***** Information shown *****
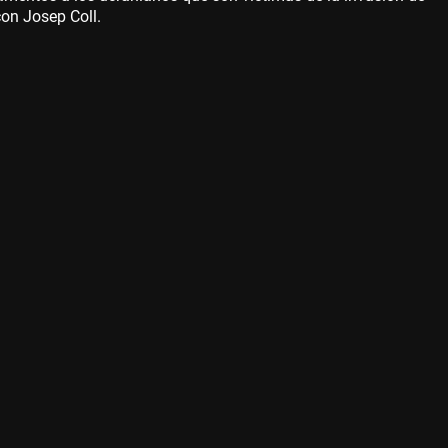
on Josep Coll.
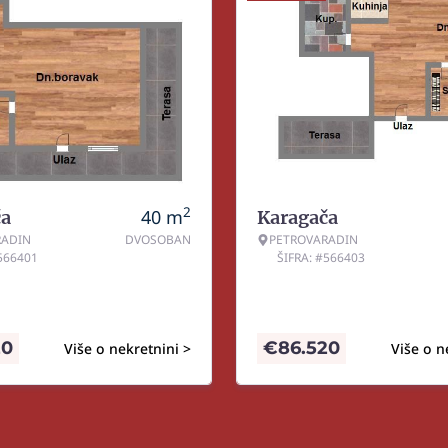
2
40
m
ča
Karagača
RADIN
DVOSOBAN
PETROVARADIN
#566401
ŠIFRA: #566403
20
€
86.520
Više o nekretnini >
Više o n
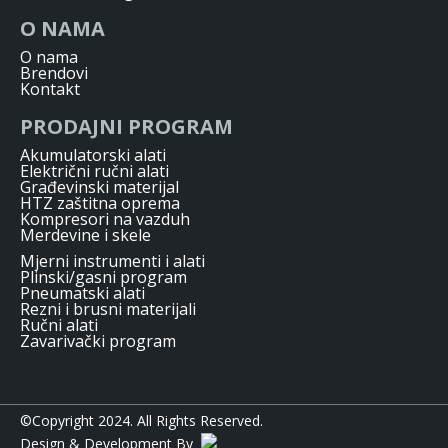
O NAMA
O nama
Brendovi
Kontakt
PRODAJNI PROGRAM
Akumulatorski alati
Električni ručni alati
Građevinski materijal
HTZ zaštitna oprema
Kompresori na vazduh
Merdevine i skele
Mjerni instrumenti i alati
Plinski/gasni program
Pneumatski alati
Rezni i brusni materijali
Ručni alati
Zavarivački program
©Copyright 2024. All Rights Reserved.
Design & Development By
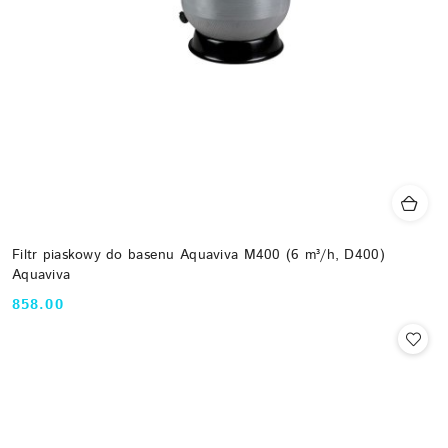
Filtr piaskowy do basenu Aquaviva M400 (6 m³/h, D400)
Aquaviva
858.00
Cena:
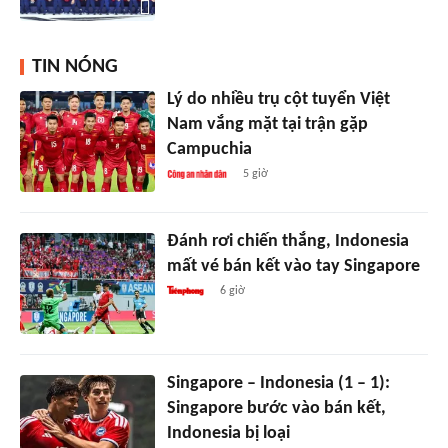
TIN NÓNG
Lý do nhiều trụ cột tuyển Việt
Nam vắng mặt tại trận gặp
Campuchia
5 giờ
Đánh rơi chiến thắng, Indonesia
mất vé bán kết vào tay Singapore
6 giờ
Singapore – Indonesia (1 – 1):
Singapore bước vào bán kết,
Indonesia bị loại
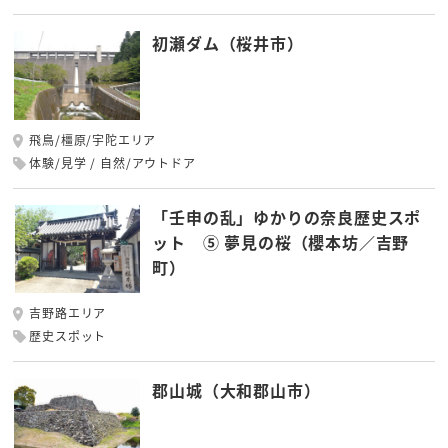
初瀬ダム（桜井市）
飛鳥/橿原/宇陀エリア
体験/見学
自然/アウトドア
「壬申の乱」ゆかりの奈良歴史スポ
ット ⑤ 夢見の桜（櫻本坊／吉野
町）
吉野路エリア
歴史スポット
郡山城（大和郡山市）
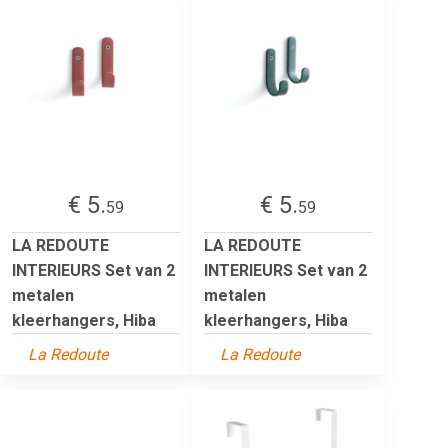
€ 5.
€ 5.
59
59
LA REDOUTE
LA REDOUTE
INTERIEURS Set van 2
INTERIEURS Set van 2
metalen
metalen
kleerhangers, Hiba
kleerhangers, Hiba
La Redoute
La Redoute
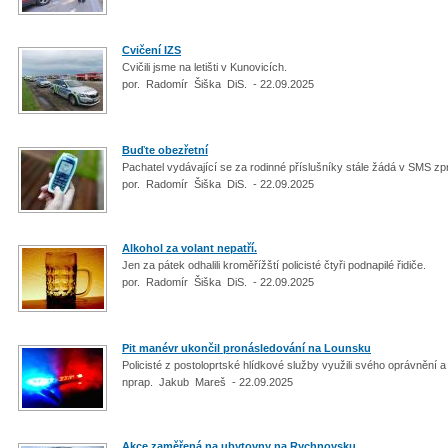
Cvičení IZS
Cvičili jsme na letišti v Kunovicích.
por. Radomír Šiška DiS. - 22.09.2025
Buďte obezřetní
Pachatel vydávající se za rodinné příslušníky stále žádá v SMS z
por. Radomír Šiška DiS. - 22.09.2025
Alkohol za volant nepatří.
Jen za pátek odhalili kroměřížští policisté čtyři podnapilé řidiče.
por. Radomír Šiška DiS. - 22.09.2025
Pit manévr ukončil pronásledování na Lounsku
Policisté z postoloprtské hlídkové služby využili svého oprávnění a 
nprap. Jakub Mareš - 22.09.2025
Akce zaměřená na ubytovny na Rychnovsku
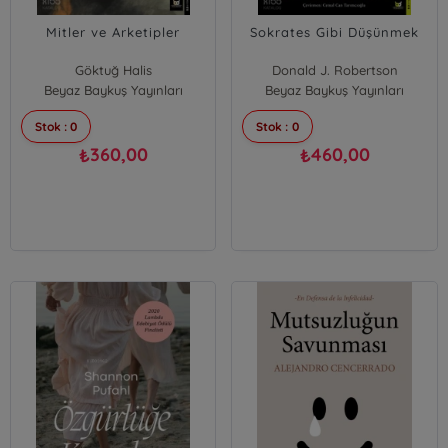
Mitler ve Arketipler
Sokrates Gibi Düşünmek
Göktuğ Halis
Donald J. Robertson
Beyaz Baykuş Yayınları
Beyaz Baykuş Yayınları
Stok : 0
Stok : 0
360,00
460,00
₺
₺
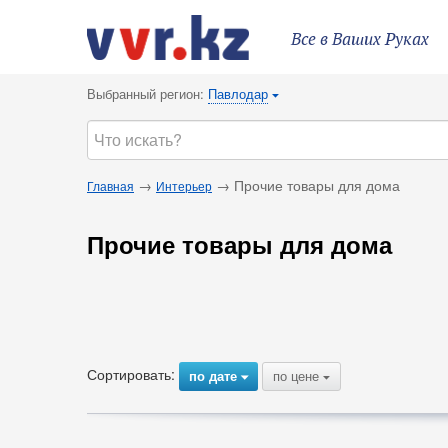
Все в Ваших Руках
Выбранный регион:
Павлодар
{
→
→ Прочие товары для дома
Главная
Интерьер
Прочие товары для дома
Сортировать:
по дате
по цене
{
{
*****
Each line carrying the string "Прочие" should be copied out from the entries.

→ Прочие товары для дома
Прочие товары для дома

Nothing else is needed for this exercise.